__Instructions for the task__
Transcribe all of the data exactly. Images stay out.

(Saved entries)
******************************

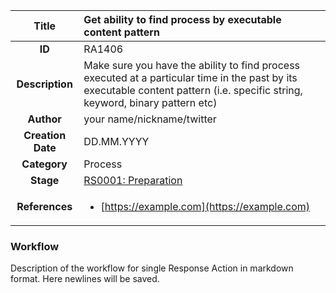 | Title                       | Get ability to find process by executable content pattern         |
|:---------------------------:|:--------------------|
| **ID**                      | RA1406            |
| **Description**             | Make sure you have the ability to find process executed at a particular time in the past by its executable content pattern (i.e. specific string, keyword, binary pattern etc)   |
| **Author**                  | your name/nickname/twitter        |
| **Creation Date**           | DD.MM.YYYY |
| **Category**                | Process      |
| **Stage**                   |[RS0001: Preparation](../Response_Stages/RS0001.md)| 
| **References** |<ul><li>[https://example.com](https://example.com)</li></ul>|

### Workflow

Description of the workflow for single Response Action in markdown format.
Here newlines will be saved.
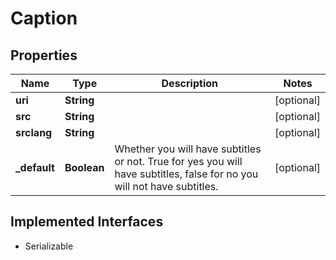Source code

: 

# Caption

## Properties

Name | Type | Description | Notes
------------ | ------------- | ------------- | -------------
**uri** | **String** |  |  [optional]
**src** | **String** |  |  [optional]
**srclang** | **String** |  |  [optional]
**_default** | **Boolean** | Whether you will have subtitles or not. True for yes you will have subtitles, false for no you will not have subtitles. |  [optional]


## Implemented Interfaces

* Serializable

******************************

__Result for this task__
 | Title                       | Get ability to find process by executable content pattern         |
|:---------------------------:|:--------------------|
| **ID**                      | RA1406            |
| **Description**             | Make sure you have the ability to find process executed at a particular time in the past by its executable content pattern (i.e. specific string, keyword, binary pattern etc)   |
| **Author**                  | your name/nickname/twitter        |
| **Creation Date**           | DD.MM.YYYY |
| **Category**                | Process      |
| **Stage**                   |[RS0001: Preparation](../Response_Stages/RS0001.md)| 
| **References** |<ul><li>[https://example.com](https://example.com)</li></ul>|

### Workflow

Description of the workflow for single Response Action in markdown format.
Here newlines will be saved.
Source code

: 

# Caption

## Properties

Name | Type | Description | Notes
------------ | ------------- | ------------- | -------------
**uri** | **String** |  |  [optional]
**src** | **String** |  |  [optional]
**srclang** | **String** |  |  [optional]
**_default** | **Boolean** | Whether you will have subtitles or not. True for yes you will have subtitles, false for no you will not have subtitles. |  [optional]


## Implemented Interfaces

* Serializable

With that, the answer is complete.